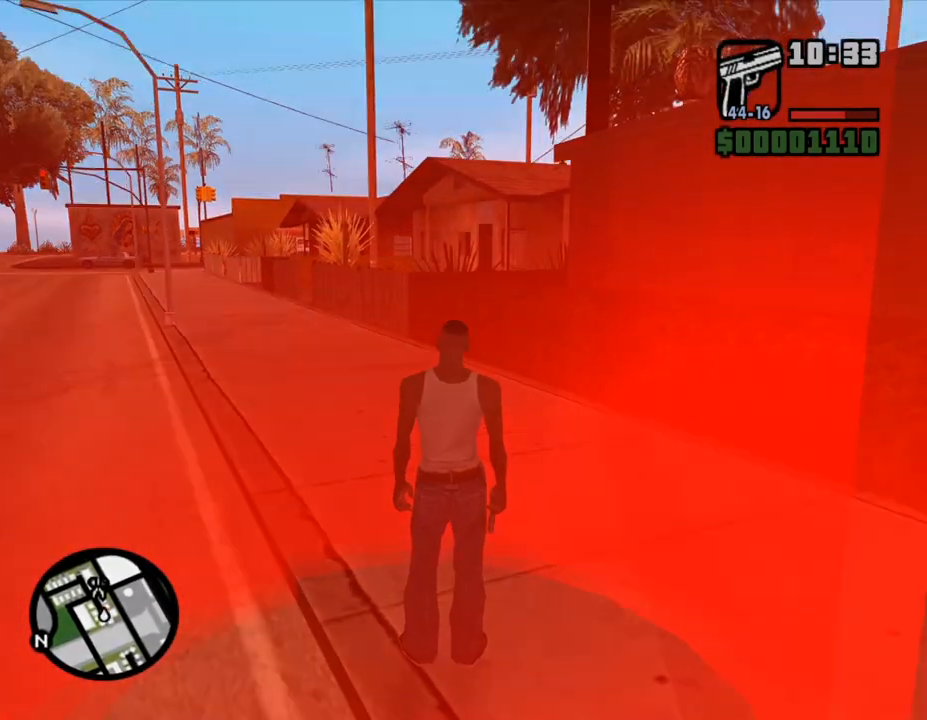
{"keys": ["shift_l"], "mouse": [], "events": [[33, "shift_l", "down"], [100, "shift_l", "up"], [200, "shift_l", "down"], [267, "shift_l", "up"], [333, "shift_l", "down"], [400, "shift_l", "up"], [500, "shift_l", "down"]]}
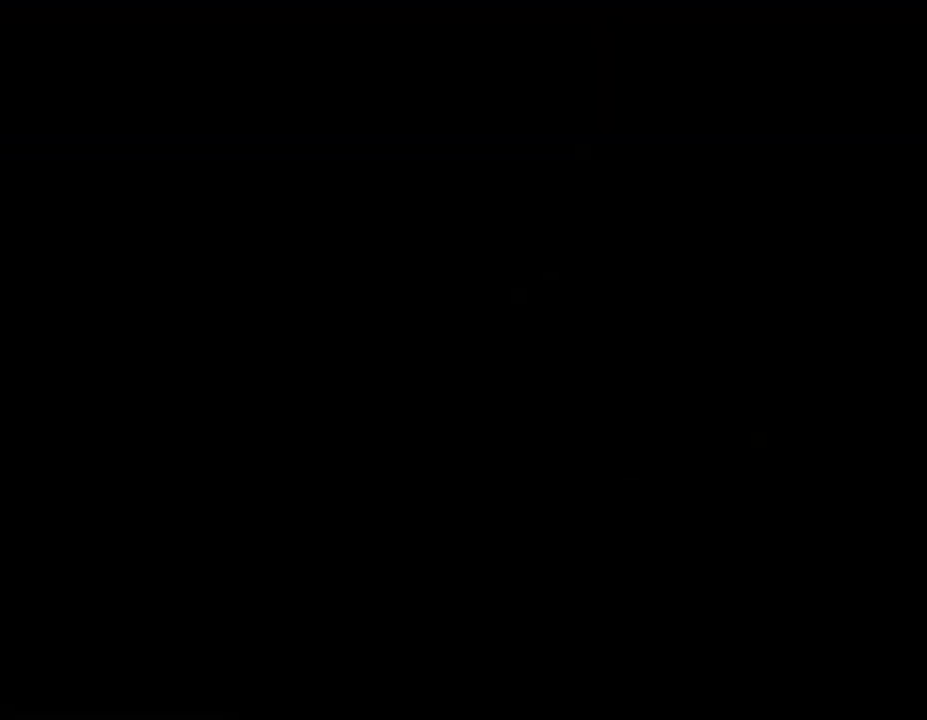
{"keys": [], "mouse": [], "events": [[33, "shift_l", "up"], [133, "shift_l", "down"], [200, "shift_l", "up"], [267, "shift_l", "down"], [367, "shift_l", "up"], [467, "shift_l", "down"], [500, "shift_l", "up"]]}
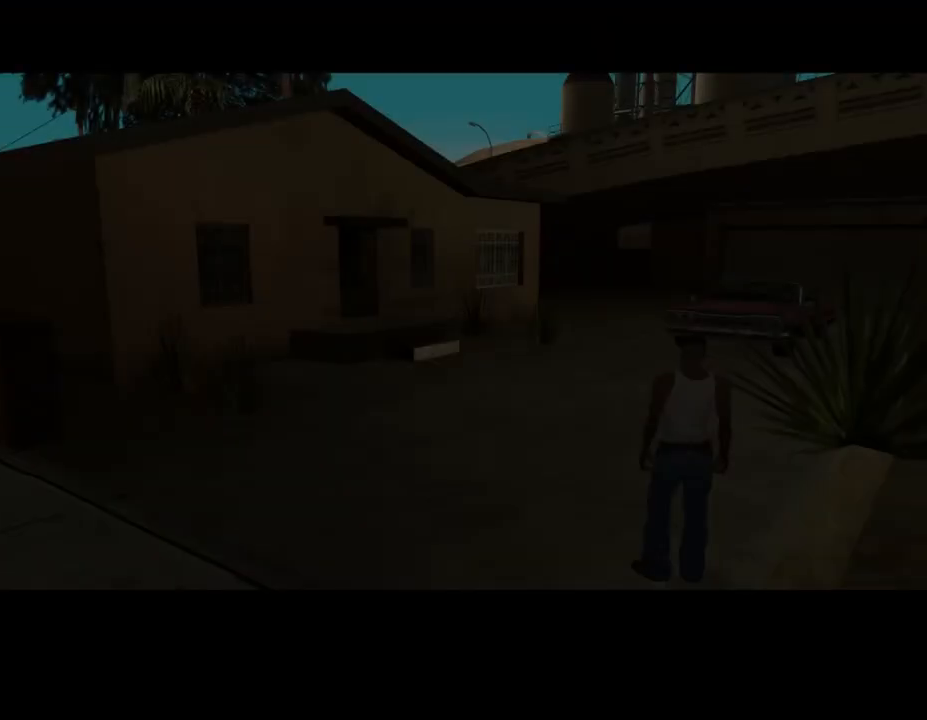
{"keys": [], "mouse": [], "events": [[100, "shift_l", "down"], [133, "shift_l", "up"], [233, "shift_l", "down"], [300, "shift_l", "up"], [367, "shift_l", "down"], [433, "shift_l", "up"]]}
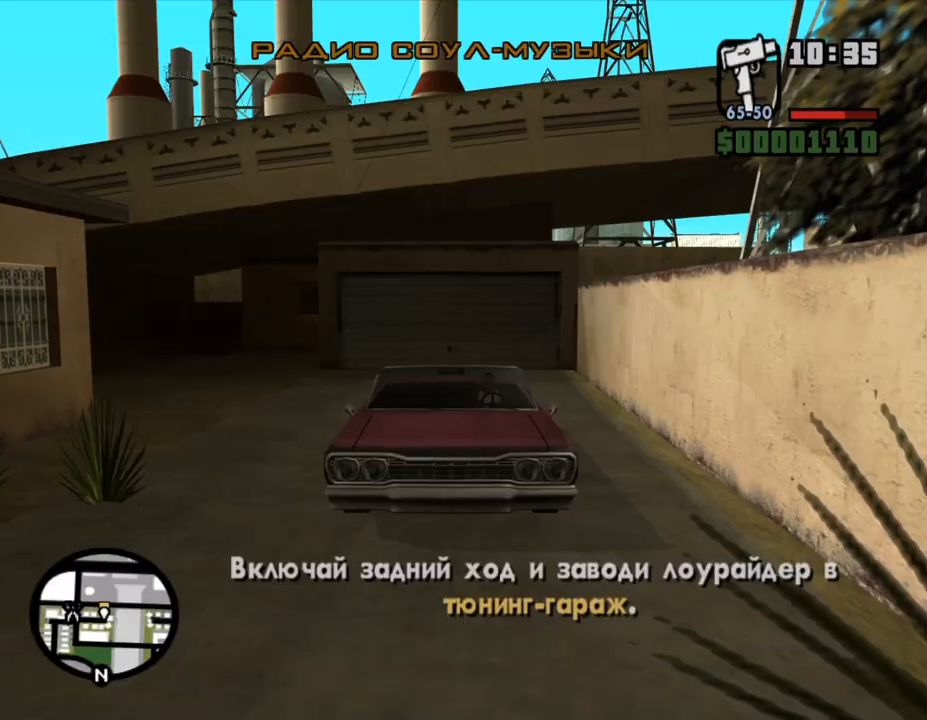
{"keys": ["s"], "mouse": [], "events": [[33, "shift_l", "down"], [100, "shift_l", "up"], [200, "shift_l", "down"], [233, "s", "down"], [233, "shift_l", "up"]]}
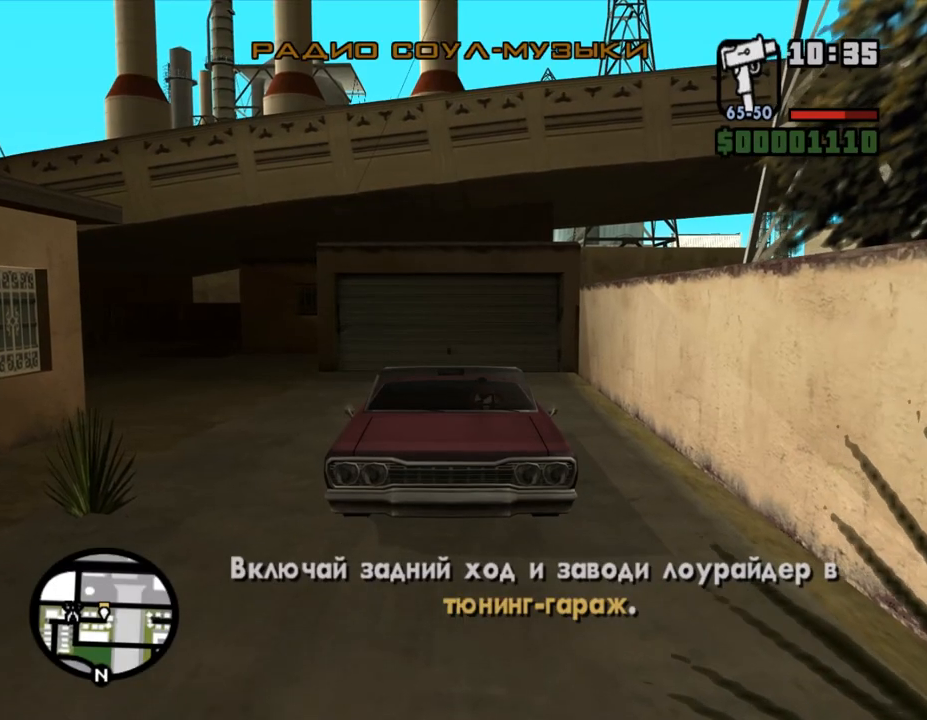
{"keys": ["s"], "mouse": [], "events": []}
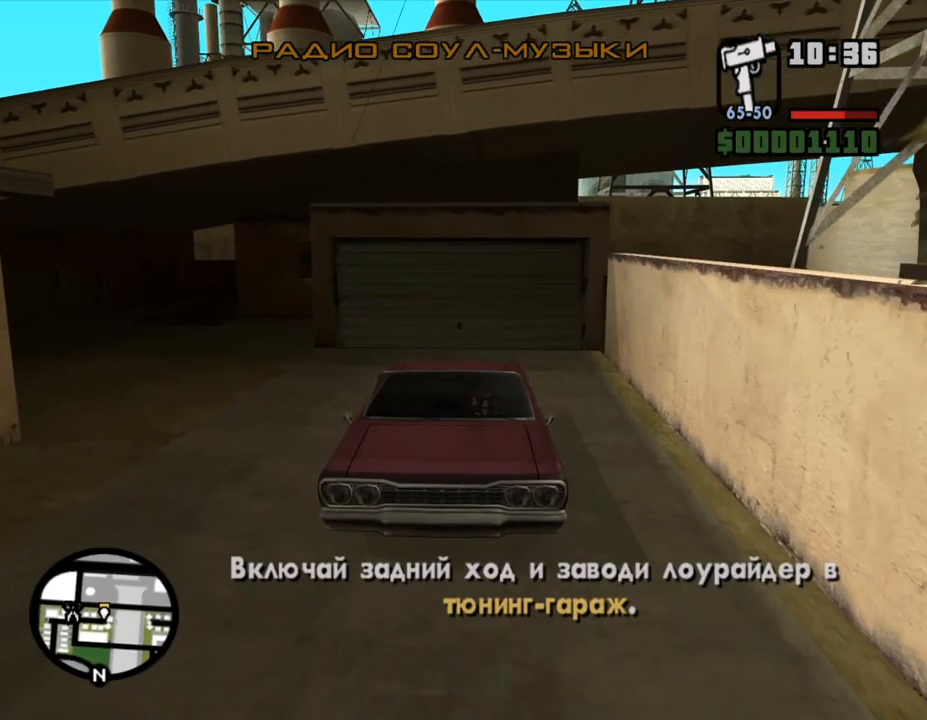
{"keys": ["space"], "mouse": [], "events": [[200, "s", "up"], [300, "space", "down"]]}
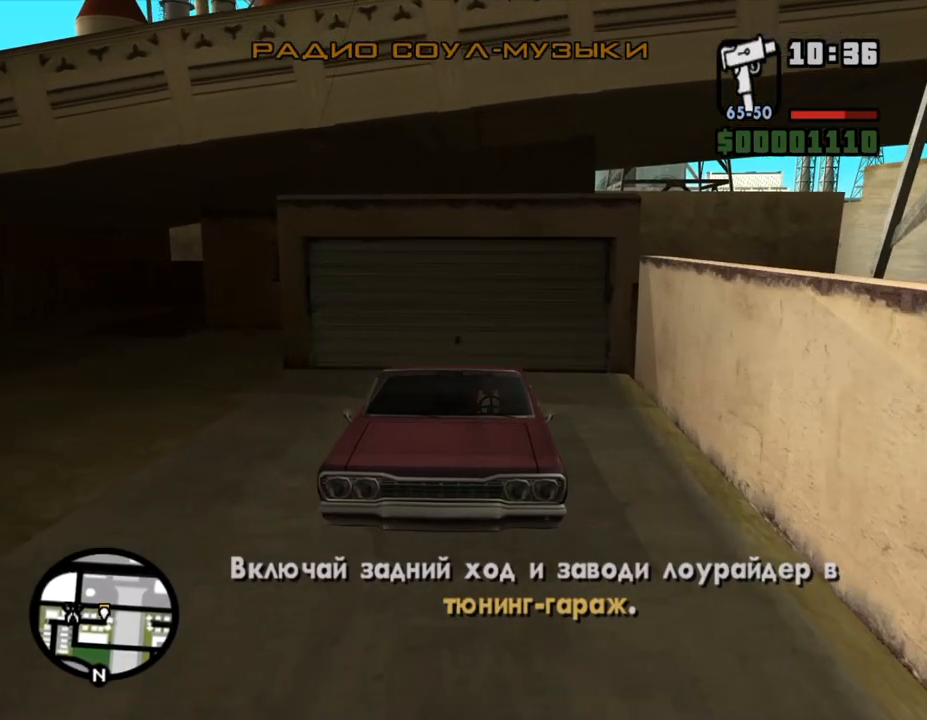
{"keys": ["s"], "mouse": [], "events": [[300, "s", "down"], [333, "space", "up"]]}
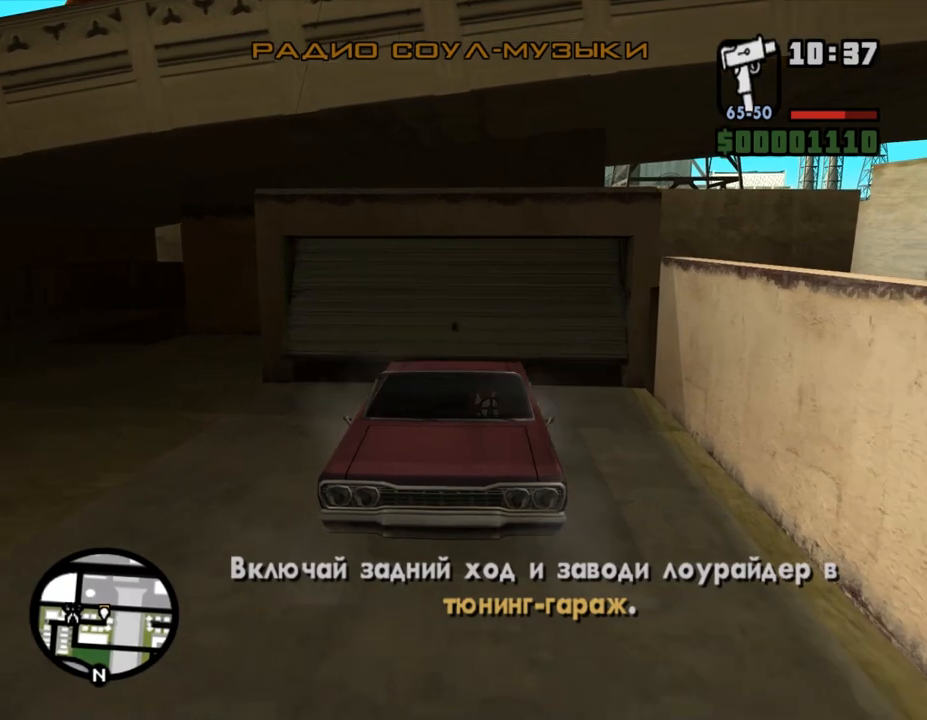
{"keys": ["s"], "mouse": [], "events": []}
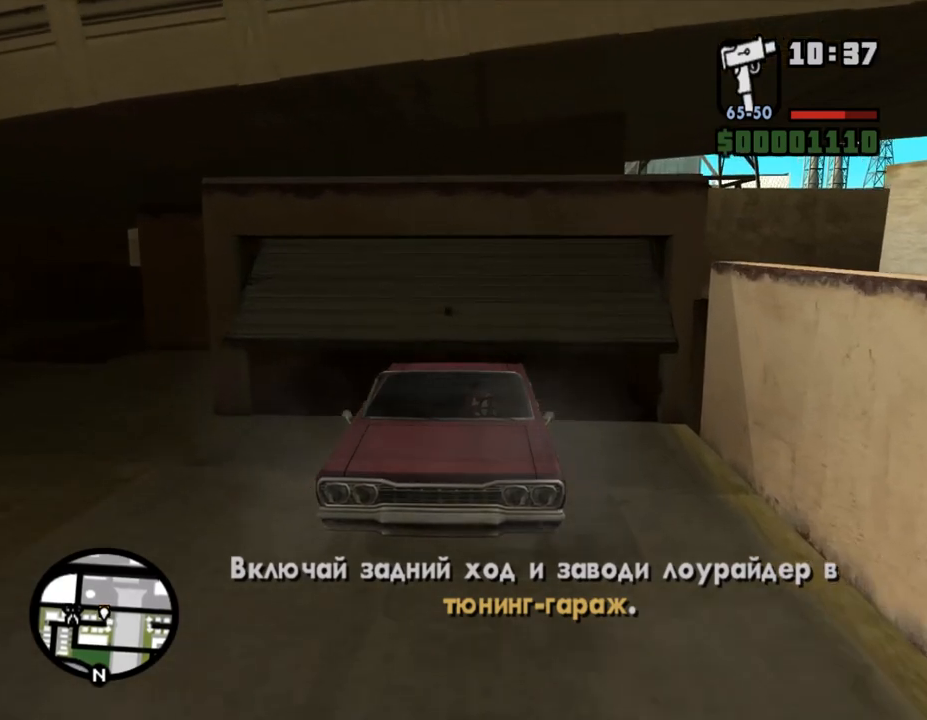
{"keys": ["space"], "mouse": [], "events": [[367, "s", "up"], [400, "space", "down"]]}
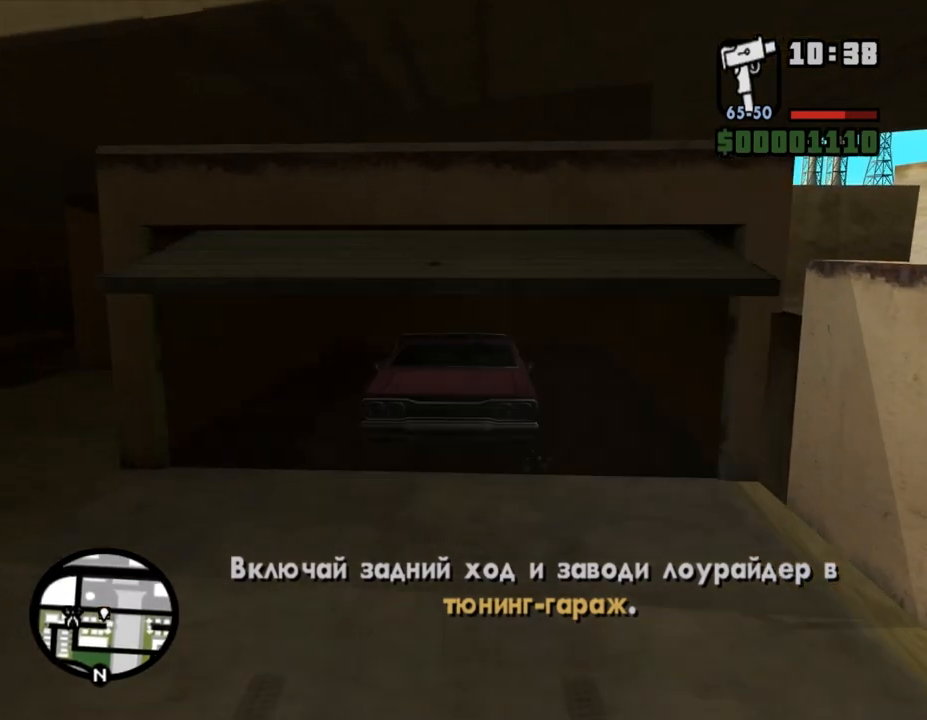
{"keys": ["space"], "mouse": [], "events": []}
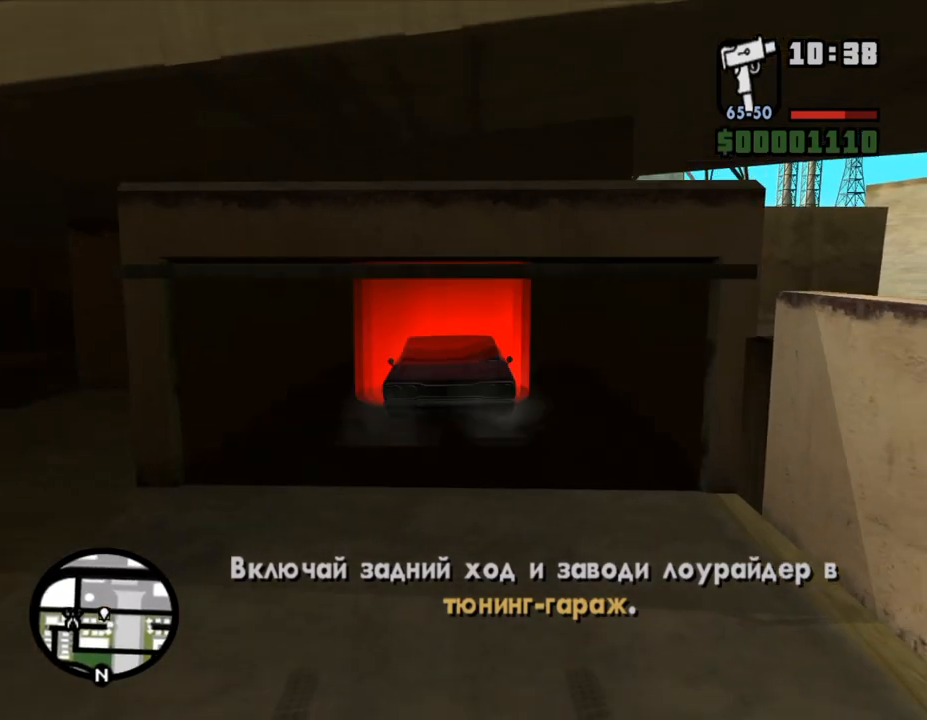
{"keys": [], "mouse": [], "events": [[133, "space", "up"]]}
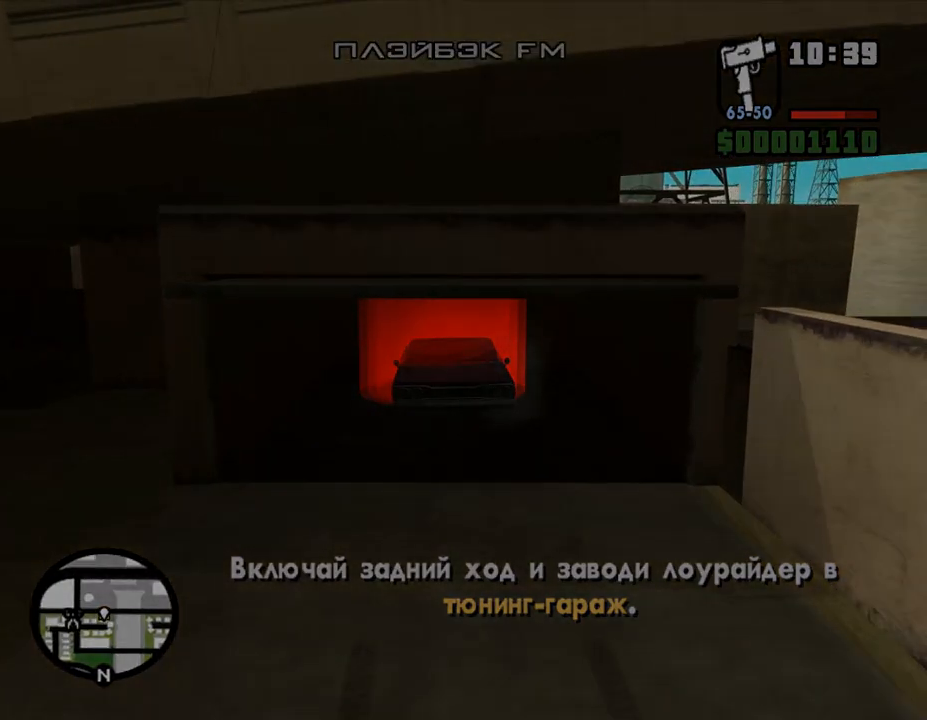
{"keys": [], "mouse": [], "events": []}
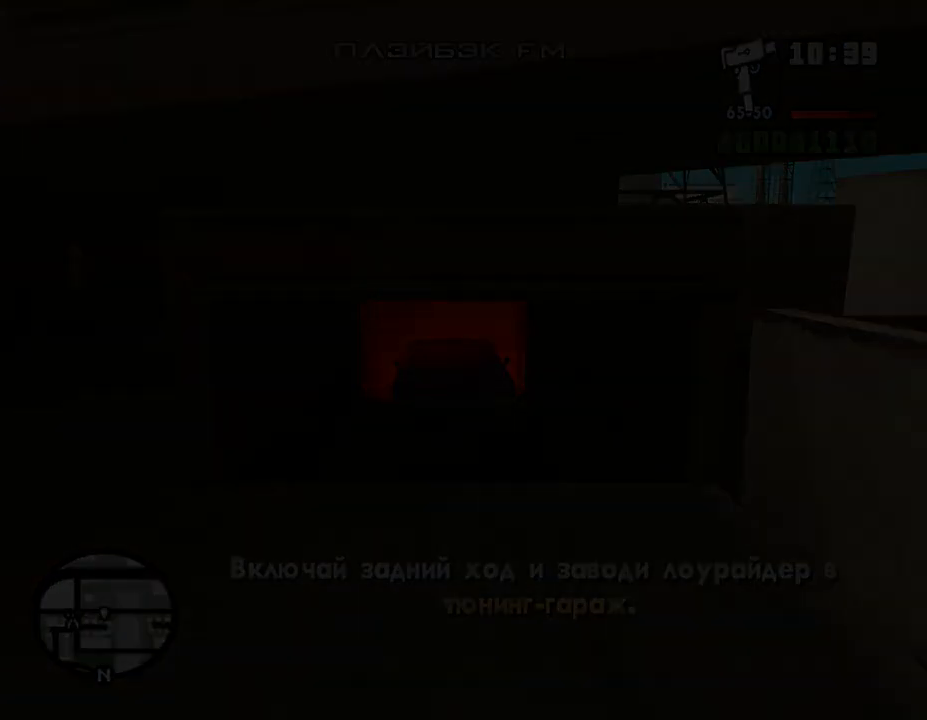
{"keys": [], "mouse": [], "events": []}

WHAT NEEDS TO BE DONE => Write out the whole listing verbatim, images excluded.

RESULT =>
{"keys": ["shift_l"], "mouse": [], "events": [[33, "shift_l", "down"], [100, "shift_l", "up"], [200, "shift_l", "down"], [267, "shift_l", "up"], [333, "shift_l", "down"], [400, "shift_l", "up"], [500, "shift_l", "down"]]}
{"keys": [], "mouse": [], "events": [[33, "shift_l", "up"], [133, "shift_l", "down"], [200, "shift_l", "up"], [267, "shift_l", "down"], [367, "shift_l", "up"], [467, "shift_l", "down"], [500, "shift_l", "up"]]}
{"keys": [], "mouse": [], "events": [[100, "shift_l", "down"], [133, "shift_l", "up"], [233, "shift_l", "down"], [300, "shift_l", "up"], [367, "shift_l", "down"], [433, "shift_l", "up"]]}
{"keys": ["s"], "mouse": [], "events": [[33, "shift_l", "down"], [100, "shift_l", "up"], [200, "shift_l", "down"], [233, "s", "down"], [233, "shift_l", "up"]]}
{"keys": ["s"], "mouse": [], "events": []}
{"keys": ["space"], "mouse": [], "events": [[200, "s", "up"], [300, "space", "down"]]}
{"keys": ["s"], "mouse": [], "events": [[300, "s", "down"], [333, "space", "up"]]}
{"keys": ["s"], "mouse": [], "events": []}
{"keys": ["space"], "mouse": [], "events": [[367, "s", "up"], [400, "space", "down"]]}
{"keys": ["space"], "mouse": [], "events": []}
{"keys": [], "mouse": [], "events": [[133, "space", "up"]]}
{"keys": [], "mouse": [], "events": []}
{"keys": [], "mouse": [], "events": []}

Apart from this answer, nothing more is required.